Page 118 - TİYATRO TARİHİ 9
P. 118

3   HAZIRLIK ÇALIŞMASI
            1.  Bir tiyatro eserinin önceden belirlenmiş kurallarla yazılmasının o esere olumlu ya da olumsuz etkileri
               nelerdir?
            2.  Akıl ve ahlak kavramlarının toplumsal düzendeki önemi nedir?
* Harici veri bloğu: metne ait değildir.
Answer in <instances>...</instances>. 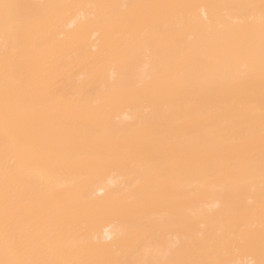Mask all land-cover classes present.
I'll list each match as a JSON object with an SVG mask.
<instances>
[{
    "label": "bare ground",
    "instance_id": "6f19581e",
    "mask_svg": "<svg viewBox=\"0 0 264 264\" xmlns=\"http://www.w3.org/2000/svg\"><path fill=\"white\" fill-rule=\"evenodd\" d=\"M0 264H264V0H0Z\"/></svg>",
    "mask_w": 264,
    "mask_h": 264
}]
</instances>
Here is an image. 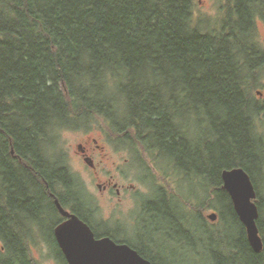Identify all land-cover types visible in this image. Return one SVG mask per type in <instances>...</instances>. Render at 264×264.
Here are the masks:
<instances>
[{
  "label": "trees",
  "instance_id": "1",
  "mask_svg": "<svg viewBox=\"0 0 264 264\" xmlns=\"http://www.w3.org/2000/svg\"><path fill=\"white\" fill-rule=\"evenodd\" d=\"M197 6L196 0H0V264H29L24 242L43 221L58 218L49 194L89 226L55 142L57 129L94 118L152 165L211 191L217 226L197 218V228L221 247L212 253L214 264H264V204L255 178L264 177V103L252 93L264 54L251 39L255 20L264 22V0H232L214 26L195 15ZM239 23L248 35L235 33ZM189 112L205 126L204 139L181 122ZM233 168L243 169L256 191L260 253L222 188V171ZM163 205L146 212L171 229L176 208ZM142 229L135 242L110 229L103 234L162 264L153 237L163 229ZM232 231L236 236L219 237Z\"/></svg>",
  "mask_w": 264,
  "mask_h": 264
},
{
  "label": "rangeland",
  "instance_id": "2",
  "mask_svg": "<svg viewBox=\"0 0 264 264\" xmlns=\"http://www.w3.org/2000/svg\"><path fill=\"white\" fill-rule=\"evenodd\" d=\"M196 1L198 6L195 9V15L205 19L212 26L216 24L217 20L221 21L224 18L222 14L224 6L232 2V0ZM232 20H236V17L233 16ZM236 26H238L235 28L236 34L248 35L246 30L249 27L240 23ZM251 39L257 52L263 55L264 22L258 18L253 24ZM253 79L252 93L264 103V72L255 74ZM181 122H185L186 127L199 139L206 137L205 126L199 128L191 112ZM262 124L261 131L264 134V121ZM56 131L55 147L58 149V157H60L67 172L73 176L74 183L78 184L81 194L89 201L90 208L93 210V224L99 232L110 229L108 226L118 225L121 227L119 233H123L121 235L125 240L134 241L136 229H141V222L144 219L145 224L151 230H156V227L163 229L156 237H153L156 250L163 252L161 253L162 256H159L162 264H214L212 253L221 247L213 246L211 232L205 233L202 229L197 228L199 224L197 218L201 219L203 223L206 222V226L211 229L212 226L216 227L218 223V219L214 222L206 219L208 215H217L215 209L210 206L212 197L209 189L205 190L201 188L200 184L186 181L182 177L180 179L177 173L164 167L162 169V166L152 165L140 149L133 152L127 145L120 143L104 119L94 118L84 124L78 123L73 127L59 128ZM86 136L97 138L99 145L104 146L105 153L109 158V162L106 160L103 165L97 164L96 171L100 170L98 178H94L95 171L87 169L84 163L77 160L74 153L76 144L83 141ZM201 143L203 142L201 141ZM201 153L205 155L204 148H202ZM96 162L98 163V160ZM109 176H112L116 183L133 187L132 190H127L126 197L123 195L120 201L114 195L112 198L102 194L97 187V184L103 183L105 178ZM255 178L259 190L258 196L264 204V177L256 174ZM205 200L207 201L205 202ZM164 202H170L172 206H169L176 208L175 225L171 229L168 224L167 227H164L160 222L163 218L151 217V214L146 212V208L162 207ZM180 218L183 224L179 222ZM54 221L55 217L52 216L40 224L38 231L33 230L31 232L26 241V244L30 246L27 255L30 263L65 264L54 249V244L50 238ZM185 221H188V224ZM168 228L170 231L167 230ZM185 229L186 232L183 231ZM142 232V234H148L144 229ZM166 232L169 236H166ZM231 233L228 235L226 232L221 233L219 237L222 236L225 241L228 236L230 238L236 236L234 231ZM111 234L115 235L116 233L112 231ZM119 240L121 239L119 238ZM2 252L0 245V254Z\"/></svg>",
  "mask_w": 264,
  "mask_h": 264
},
{
  "label": "water",
  "instance_id": "3",
  "mask_svg": "<svg viewBox=\"0 0 264 264\" xmlns=\"http://www.w3.org/2000/svg\"><path fill=\"white\" fill-rule=\"evenodd\" d=\"M221 181L250 247L260 253L263 243L257 227L259 211L249 175L241 168H233L222 171ZM54 205L62 217L68 218L54 229V238L67 264H152L127 244H117L108 237L96 239L91 228L64 210L56 198ZM206 219L214 222L217 215H208Z\"/></svg>",
  "mask_w": 264,
  "mask_h": 264
},
{
  "label": "flooded vegetation",
  "instance_id": "4",
  "mask_svg": "<svg viewBox=\"0 0 264 264\" xmlns=\"http://www.w3.org/2000/svg\"><path fill=\"white\" fill-rule=\"evenodd\" d=\"M75 149L76 150L74 151V153L76 155L77 160L80 163H84L86 165L87 169H90L91 171H95L94 172V176H95L94 178H98V173H100V170L96 171L97 164L98 165H103L104 161H106V160L109 162V158H108L107 154L105 153L104 146L103 145H99L97 138L86 136V138L83 139V141H80V142H78L76 144ZM95 159L98 160V163L96 162ZM97 187H98L99 191L102 194L109 195L112 198L118 197V201H120L122 196L127 193V190L130 191V190L133 189L132 186H127L126 184H119V183L114 182L112 176L106 177L105 180L103 181V183L97 184ZM72 195H74V194H71L69 196L70 199L72 198ZM81 195L80 196L76 195V199H74V200H76L77 206L80 209L79 211L89 220V223L92 225L91 226L89 224V227L91 228V230H93L95 228V226L93 224V217H92L93 216L92 215L93 214V210L90 208L89 201H87L85 199V197L83 195L82 196ZM113 195H114V197H113ZM49 197L51 199H53V204H54V199L55 198L53 196L51 197V194H49ZM125 197H126V195H125ZM62 208L64 210H66L67 212H69L70 214H73L70 209L65 208V207H62ZM55 209H56L58 218L54 222V224L52 225L51 237L50 238H51V240H52V242L54 244V246H53L54 249H56V251L59 252L62 255L61 250L59 249V246H58V244H57V242H56V240L54 238V229L57 226H59L60 224H62L63 222H65L68 218L62 217L59 214V212H58L56 207H55ZM141 223H142V225L140 226L141 229L142 228L146 229L148 227L145 224L144 221H142ZM108 227H110V229L112 231H114L115 233L121 232V227L118 226V225L117 226H108ZM36 231H38V230H36ZM18 232L20 233V231H16V233H18ZM92 232L94 233V230ZM103 233H106V232L105 231H101L99 236L95 235V233H94V236H95L96 239L108 237V236H106ZM24 243H25V247L26 248L23 247V249L28 252V249H29L30 246H29V244H26V241ZM117 244H126V243L123 240H120ZM0 245H1V250L3 251L4 250L3 245L2 244H0ZM61 257L64 258L63 255ZM64 261H65V259H64ZM28 263L32 264V263H30V261H28ZM65 264H67L66 261H65Z\"/></svg>",
  "mask_w": 264,
  "mask_h": 264
}]
</instances>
          6.1. KLASİK TİYATRO

          Klasik tiyatro; Antik Yunan tiyatrosunun örnek alınması, taşkınlıklardan kaçınılması ve oyunlarda yalınlığın
          gözetilmesini öğütleyen klasisizm akımına bağlı bir XVII. yüzyıl görüşüdür. Oyunlarda akla, toplumsal davranış
          kurallarına, ahlaki değerlere uyulmasını talep etmiştir. Klasik tiyatro, eğitici görevi ve biçim kalıpları konusunda
          tutucu olmuştur. Oyun yazımında belirlenen ilkelerin dışına çıkılmamasını istemiştir.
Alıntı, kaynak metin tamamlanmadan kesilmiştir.